Wednesday, 27 February 2019 , 2pm
EDEN 036

This is a crucial moment for thinking about the future of people with Down syndrome, considering that 2018 saw the introduction of non-invasive pre-natal testing via the NHS. Evidence from countries such as Iceland suggests that the availability of NIPTs leads to very high percentages of terminations, and disability rights groups have argued that this trend is tantamount to a strategy of modern eugenics (Burch, 2017). This seminar explores the way in which various ‘futures’ of characters with Down syndrome are constructed in a selection of contemporary novels. Dr Davies considers the ways in which certain stereotypes of the condition established by Victorian medical discourses (John Langdon Down; John Fraser and Arthur Mitchell) remain, most troublingly, unchallenged in contemporary fiction. In this sense, we are still dealing with the legacies of the past when dealing with the imagined future of people with Down syndrome. However, as a counterpoint to this pessimistic outlook, the seminar explores the ways in which more experimental contemporary fiction seeks to deploy aesthetic and political innovation to imagine futures defined by agency, dignity, and inclusion.

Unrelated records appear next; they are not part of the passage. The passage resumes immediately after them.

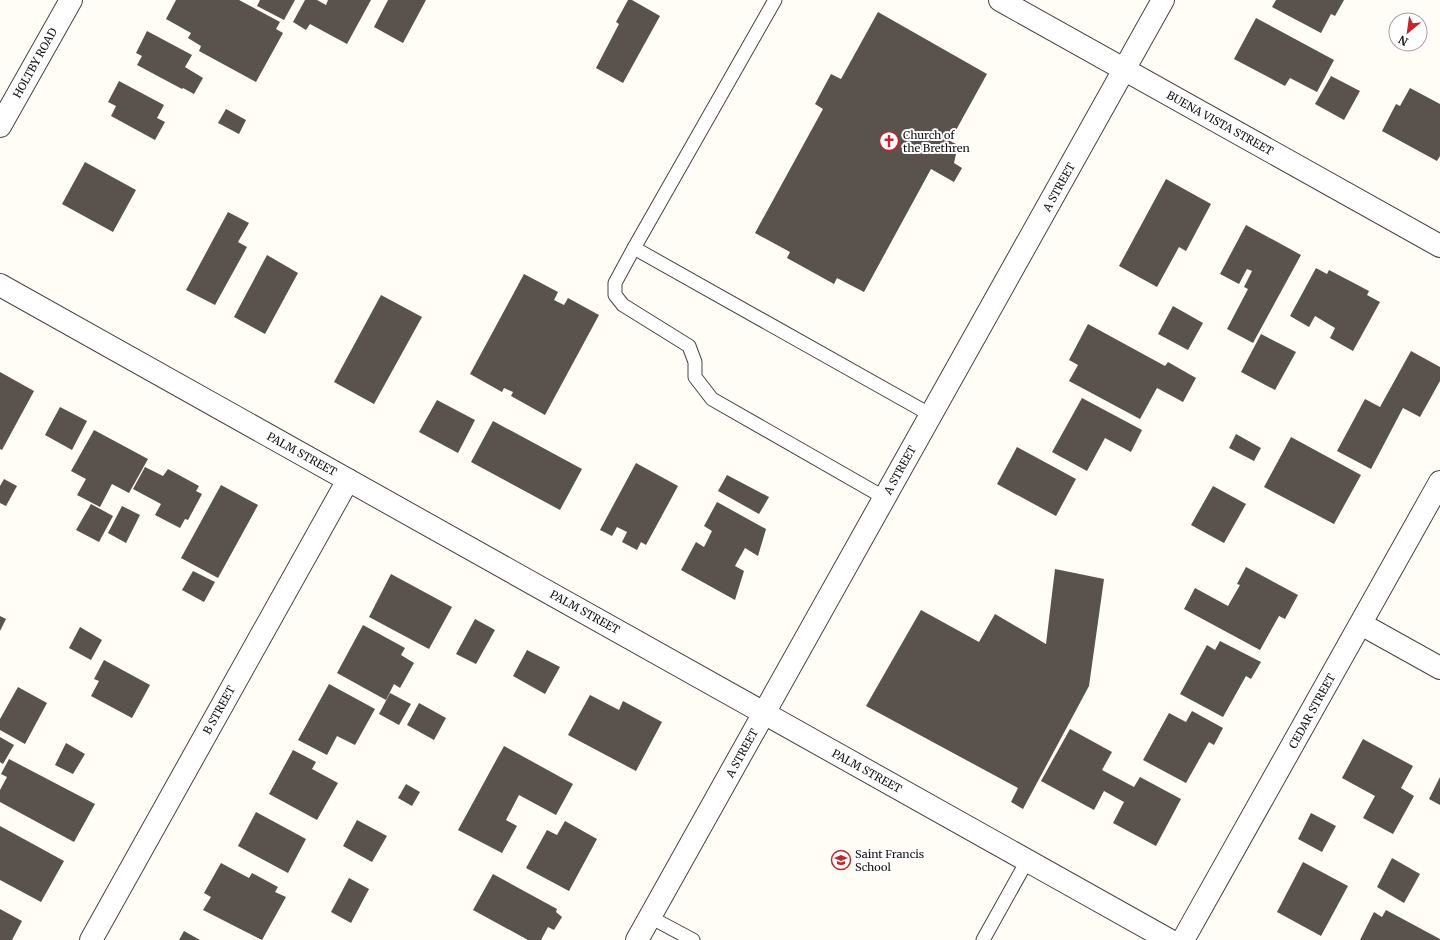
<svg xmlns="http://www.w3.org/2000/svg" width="1440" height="940" viewBox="0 0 1440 940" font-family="Merriweather,serif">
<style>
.building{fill:#5a524d}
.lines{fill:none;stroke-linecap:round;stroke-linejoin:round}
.service-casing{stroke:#444;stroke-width:15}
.minor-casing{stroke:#444;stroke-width:24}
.tertiary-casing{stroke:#444;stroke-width:24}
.service{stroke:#fff;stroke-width:13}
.minor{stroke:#fff;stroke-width:22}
.tertiary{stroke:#fff;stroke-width:22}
.labels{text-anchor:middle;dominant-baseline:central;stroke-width:4;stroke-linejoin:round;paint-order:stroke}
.street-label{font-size:11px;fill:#111;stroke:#fff}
.poi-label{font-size:11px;fill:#111;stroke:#fff;text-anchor:start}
</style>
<rect width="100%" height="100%" fill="#fffdf5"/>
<g class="building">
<path d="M176 0H239L280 22 276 29 283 33 256 82 199 51 201 46 188 38 191 33 166 19Z"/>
<path d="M260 0H295L284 20 257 6Z"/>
<path d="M305 0H317L326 5 328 0H371L347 44 310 24 306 30 293 22Z"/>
<path d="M388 0H426L403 43 374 27Z"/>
<path d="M628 0H632L660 16 623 83 596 68 619 24 616 22Z"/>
<path d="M1276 0H1344L1335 16 1331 14 1321 33 1272 7Z"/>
<path d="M878 12 987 74 950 141 958 145 954 163 962 168 954 182 931 169 864 292 837 278 834 284 787 258 790 252 755 233 823 109 815 104 831 74 841 79Z"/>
<path d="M1256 18 1334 60 1317 92 1290 78 1285 86 1234 59Z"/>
<path d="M147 31 192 55 185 67 203 78 194 94 183 88 182 89 137 65 142 56 136 53Z"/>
<path d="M1331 76 1360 91 1344 120 1315 104Z"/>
<path d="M119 81 164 105 157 118 165 122 155 140 111 116 116 106 108 102Z"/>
<path d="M1410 88 1440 104V156L1437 161 1382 131 1396 104 1400 106Z"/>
<path d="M226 109 246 120 239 134 218 123Z"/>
<path d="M85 162 136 190 113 232 62 204Z"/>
<path d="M1166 179 1211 204 1186 251 1179 247 1157 287 1119 266Z"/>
<path d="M228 212 249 223 238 242 247 247 215 305 186 290Z"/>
<path d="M1246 225 1301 255 1253 343 1227 329 1248 289 1244 287 1252 271 1247 269 1239 284 1220 274Z"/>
<path d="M267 255 298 273 265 334 234 317Z"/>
<path d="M1316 268 1327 274 1329 270 1369 291 1367 295 1380 302 1353 351 1330 338 1335 328 1315 316 1309 327 1290 316Z"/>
<path d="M524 274 558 292 554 300 564 305 568 298 599 315 545 415 511 396 513 392 504 388 502 392 470 374Z"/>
<path d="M381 295 422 317 374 404 334 382Z"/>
<path d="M1173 306 1203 323 1188 350 1158 334Z"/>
<path d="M1088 324 1165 366 1168 362 1196 378 1183 402 1157 388 1140 419 1069 381 1078 365 1069 360Z"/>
<path d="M1261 334 1296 352 1275 390 1241 372Z"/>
<path d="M1411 351 1440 367V381L1420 417 1403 408 1371 469 1337 451 1365 399 1380 407Z"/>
<path d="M0 372 34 391 2 450 0 449Z"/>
<path d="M1082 398 1142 430 1131 452 1105 438 1087 471 1052 452Z"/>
<path d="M437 400 475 420 458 453 419 432Z"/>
<path d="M60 407 87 421 72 450 45 435Z"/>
<path d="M493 421 582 469 560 510 471 462Z"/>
<path d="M94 430 148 459 129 493 112 484 100 507 77 495 86 479 71 471Z"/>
<path d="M1236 434 1261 448 1254 461 1229 448Z"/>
<path d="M1291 437 1361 475 1334 524 1264 487Z"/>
<path d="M1017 447 1076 479 1056 516 997 484Z"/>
<path d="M636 463 678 486 646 545 641 542 637 550 622 542 627 532 617 527 612 536 600 530Z"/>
<path d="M145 467 163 476 168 469 199 486 196 491 202 494 188 520 185 519 180 528 155 515 161 504 133 489Z"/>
<path d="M727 475 769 497 759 514 718 491Z"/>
<path d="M4 479 17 486 6 506 0 503V486Z"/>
<path d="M221 485 258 505 218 578 181 558Z"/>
<path d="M1213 486 1246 504 1224 543 1191 525Z"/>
<path d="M717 502 766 529 758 556 745 548 735 566 744 571 735 600 681 570 696 542 704 547 712 531 704 526Z"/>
<path d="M91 504 113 516 99 542 76 530Z"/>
<path d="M122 506 140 515 126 543 108 533Z"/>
<path d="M1246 567 1298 595 1285 619 1279 616 1260 650 1184 609 1195 588 1228 606 1240 585 1237 584Z"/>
<path d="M1055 569 1104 579 1089 686 1023 809 1011 802 1018 788 866 706 921 610 979 642 995 614 1046 644Z"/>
<path d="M193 571 215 582 204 602 182 590Z"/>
<path d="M391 574 452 607 429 649 369 617Z"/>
<path d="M0 616 6 619 0 631Z"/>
<path d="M475 619 495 630 476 664 456 654Z"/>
<path d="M363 625 405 648 401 655 414 663 400 688 394 684 386 700 337 673Z"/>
<path d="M80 627 102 640 91 660 69 648Z"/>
<path d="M1220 641 1261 662 1251 679 1246 676 1223 717 1180 694 1207 645 1215 650Z"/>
<path d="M527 650 560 667 545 694 513 676Z"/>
<path d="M104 660 150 685 132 718 91 696 99 681 94 679Z"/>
<path d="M329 684 375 709 355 745 337 736 327 755 298 740Z"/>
<path d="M18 687 47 703 25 744 0 730V719Z"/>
<path d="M390 693 411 704 399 725 379 714Z"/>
<path d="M590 695 619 710 623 701 662 722 636 771 568 735Z"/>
<path d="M419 703 446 718 434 740 407 725Z"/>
<path d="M1192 711 1223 728 1214 745 1209 742 1186 783 1143 760 1169 713 1186 722Z"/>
<path d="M1070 729 1112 752 1102 770 1134 787 1140 777 1181 799 1156 846 1113 823 1124 802 1104 791 1094 810 1041 781Z"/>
<path d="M0 737 14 745 3 764 0 762Z"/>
<path d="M1363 739 1413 766 1401 788 1414 796 1393 834 1363 818 1375 796 1342 778Z"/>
<path d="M66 743 85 754 73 774 55 765Z"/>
<path d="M504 746 573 784 556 815 519 795 506 820 517 826 502 853 458 830Z"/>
<path d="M293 750 316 762 312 769 338 783 317 820 269 794Z"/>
<path d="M9 759 95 804 74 842 0 802V790L7 777 1 774Z"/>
<path d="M1440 777V805L1429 799Z"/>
<path d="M406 784 420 792 412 806 398 798Z"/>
<path d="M256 812 306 839 288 873 238 846Z"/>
<path d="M1311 813 1336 826 1322 852 1298 839Z"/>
<path d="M357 820 387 836 372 862 343 846Z"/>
<path d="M565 821 597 839 569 891 526 868 547 830 557 835Z"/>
<path d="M0 826 64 861 41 902 0 880Z"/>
<path d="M1392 858 1420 874 1404 903 1377 887Z"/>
<path d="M1303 862 1348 886 1321 936 1277 912Z"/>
<path d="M221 863 249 878 252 873 278 887 275 892 286 897 262 940 203 910 211 897 204 893Z"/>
<path d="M493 874 557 909 556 912 562 917 554 930 548 927 541 940H528L473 910Z"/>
<path d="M349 878 369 889 351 923 331 912Z"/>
<path d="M0 909 22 921 12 940H0Z"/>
<path d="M1386 910 1440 939V940H1360L1374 912 1382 917Z"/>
<path d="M184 931 200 940H179Z"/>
</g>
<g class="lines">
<g class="service-casing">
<g id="service">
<path d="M775 0 634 248 931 415"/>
<path d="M634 248 615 283V295L623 305 689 346 695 362V377L712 399 885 498"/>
<path d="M650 917 693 940"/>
<path d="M983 940 1027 861"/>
</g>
</g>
<g class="minor-casing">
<g id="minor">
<path d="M1000 0 1440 246"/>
<path d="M0 126 71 0"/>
<path d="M1361 624 1440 668"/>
<path d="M91 940 348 480"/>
<path d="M1183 940 1440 482"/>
</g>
</g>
<g class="tertiary-casing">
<g id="tertiary">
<path d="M0 285 1169 940"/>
<path d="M637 940 1163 0"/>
</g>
</g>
<use href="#service" class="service"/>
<use href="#minor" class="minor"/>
<use href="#tertiary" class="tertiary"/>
</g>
<defs>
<g id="church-ring" transform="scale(1)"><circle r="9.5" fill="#fff" stroke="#c4262e" stroke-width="1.5"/><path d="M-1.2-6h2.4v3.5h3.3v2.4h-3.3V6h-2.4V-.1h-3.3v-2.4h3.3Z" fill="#c4262e"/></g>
<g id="school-ring" transform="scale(1)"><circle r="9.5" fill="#fff" stroke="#c4262e" stroke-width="1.5"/><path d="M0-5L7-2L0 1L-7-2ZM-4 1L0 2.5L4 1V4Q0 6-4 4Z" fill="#c4262e"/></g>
</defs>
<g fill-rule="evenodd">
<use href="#church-ring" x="889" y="141"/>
<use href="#school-ring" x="841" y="860"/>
</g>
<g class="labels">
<g class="street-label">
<text transform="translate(35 63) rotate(-61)">HOLTBY ROAD</text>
<text transform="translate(1220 123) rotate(29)">BUENA VISTA STREET</text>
<text transform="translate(1059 187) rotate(-61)">A STREET</text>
<text transform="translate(302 454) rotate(29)">PALM STREET</text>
<text transform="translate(900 470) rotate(-61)">A STREET</text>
<text transform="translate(585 612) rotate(29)">PALM STREET</text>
<text transform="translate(219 710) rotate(-61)">B STREET</text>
<text transform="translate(1312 711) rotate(-61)">CEDAR STREET</text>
<text transform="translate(742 753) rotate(-61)">A STREET</text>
<text transform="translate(867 771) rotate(29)">PALM STREET</text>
</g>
<g class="poi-label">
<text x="903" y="135">Church of<tspan x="903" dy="13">the Brethren</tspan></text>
<text x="855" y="854">Saint Francis<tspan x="855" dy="13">School</tspan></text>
</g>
</g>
<g transform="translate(1408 32) rotate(209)"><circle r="19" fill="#ffffff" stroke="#a0a0a0"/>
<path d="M0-3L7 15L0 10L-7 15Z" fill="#c4262e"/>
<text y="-6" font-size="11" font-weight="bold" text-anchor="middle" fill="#111111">N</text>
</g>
</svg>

Helen Davies is Head of English at Newman University. She is the author of Gender and Ventriloquism in Victorian and Neo-Victorian Fiction: Passionate Puppets (Palgrave Macmillan, 2012) and Neo-Victorian Freakery: The Cultural Afterlife of the Victorian Freak Show (Palgrave Macmillan, 2015). She is also the co-editor (with Sarah Ilott) of Comedy and the Politics of Representation: Mocking the Weak (2018).